=== ACTIONS REQUISES ===
- A) Répondez aux questions suivantes à partir du texte à lire :
(i) À quelle date la déclaration d'appel a-t-elle été déposée au greffe de la cour d'appel de Douai ?
(ii) Par quel moyen les dernières conclusions de M. [X] [A] ont-elles été notifiées ?
(iii) Pour quels éléments M. [X] [A] invoque-t-il le bénéfice de la prescription acquisitive trentenaire ?
- B) Recopiez fidèlement le passage du texte à lire compris entre « Juger que M. [V] [U] ne démontre pas la » et « sont pas réunies. », ces deux bornes incluses.

=== TEXTE À LIRE ===
Par déclaration déposée au greffe de la cour d'appel de Douai le 21 avril 2023, M. [X] [A] a interjeté appel de l'ordonnance.

Aux termes de ses dernières conclusions notifiées par RPVA le 6 juillet 2023, M. [X] [A] demande à la cour, au visa des articles 750-1, 834 et 835 du code de procédure civile et de l'article R.211-3-8 du code de l'organisation de la justice, de :

Déclarer recevables et bien fondées les demandes, fins et conclusions de M. [X] [A], y faire droit.

Infirmer l'ordonnance rendue le 22 mars 2023 par le juge des référés du tribunal

Et, statuant à nouveau,

Juger irrecevables les demandes de M. [V] [U] relatives aux plantations litigieuses faute de respect du préalable de conciliation,

Juger que M. [V] [U] ne démontre pas la limite séparative des héritages et l'existence d'empiétement,

Juger que M. [V] [U] ne démontre pas que l'empiétement prétendu du mur litigieux revêtirait un caractère d'urgence.

Juger l'absence d'empiétement du fait du bénéfice de la prescription acquisitive trentenaire pour l'emplacement du mur litigieux, de la haie de thuyas et des tuiles de rive.

Juger que M. [V] [U] ne démontre pas l'existence d'un trouble manifestement illicite,

Juger que les conditions de mise en 'uvre des articles 834 et 835 du CPC ne sont pas réunies.

En conséquence, débouter M. [V] [U] de ses demandes.

De chef subsidiaire,

constater que M. [V] [U] ne démontre pas avoir subi un quelconque préjudice ni même son quantum.

=== INFORMATIONS ===

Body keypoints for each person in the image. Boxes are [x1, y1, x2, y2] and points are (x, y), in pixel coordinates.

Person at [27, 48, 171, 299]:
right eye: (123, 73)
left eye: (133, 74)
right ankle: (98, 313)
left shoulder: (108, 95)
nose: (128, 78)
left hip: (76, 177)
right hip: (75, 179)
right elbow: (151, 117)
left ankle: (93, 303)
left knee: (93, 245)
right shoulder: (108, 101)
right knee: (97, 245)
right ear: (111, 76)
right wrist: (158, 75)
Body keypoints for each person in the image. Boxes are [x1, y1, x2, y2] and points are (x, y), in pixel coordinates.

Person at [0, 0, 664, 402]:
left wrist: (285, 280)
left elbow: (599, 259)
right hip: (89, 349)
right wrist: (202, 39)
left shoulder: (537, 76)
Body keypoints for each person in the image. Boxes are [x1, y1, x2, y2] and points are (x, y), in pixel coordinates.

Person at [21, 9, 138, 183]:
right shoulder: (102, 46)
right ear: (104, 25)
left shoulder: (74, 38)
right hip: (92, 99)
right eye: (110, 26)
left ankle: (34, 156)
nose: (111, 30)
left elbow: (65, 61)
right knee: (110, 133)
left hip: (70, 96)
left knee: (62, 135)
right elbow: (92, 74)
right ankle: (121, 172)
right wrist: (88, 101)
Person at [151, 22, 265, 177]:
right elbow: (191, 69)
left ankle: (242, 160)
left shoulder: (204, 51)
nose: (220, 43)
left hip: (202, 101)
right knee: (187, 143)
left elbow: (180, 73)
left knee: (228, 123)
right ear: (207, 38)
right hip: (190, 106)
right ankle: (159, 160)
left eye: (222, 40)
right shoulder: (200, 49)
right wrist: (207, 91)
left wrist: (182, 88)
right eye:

=== RÉPONSES RÉDIGÉES ===
- A)
(i) Le 21 avril 2023.
(ii) Par RPVA.
(iii) Pour l'emplacement du mur litigieux, la haie de thuyas et les tuiles de rive.

- B)
Juger que M. [V] [U] ne démontre pas la limite séparative des héritages et l'existence d'empiétement,

Juger que M. [V] [U] ne démontre pas que l'empiétement prétendu du mur litigieux revêtirait un caractère d'urgence.

Juger l'absence d'empiétement du fait du bénéfice de la prescription acquisitive trentenaire pour l'emplacement du mur litigieux, de la haie de thuyas et des tuiles de rive.

Juger que M. [V] [U] ne démontre pas l'existence d'un trouble manifestement illicite,

Juger que les conditions de mise en 'uvre des articles 834 et 835 du CPC ne sont pas réunies.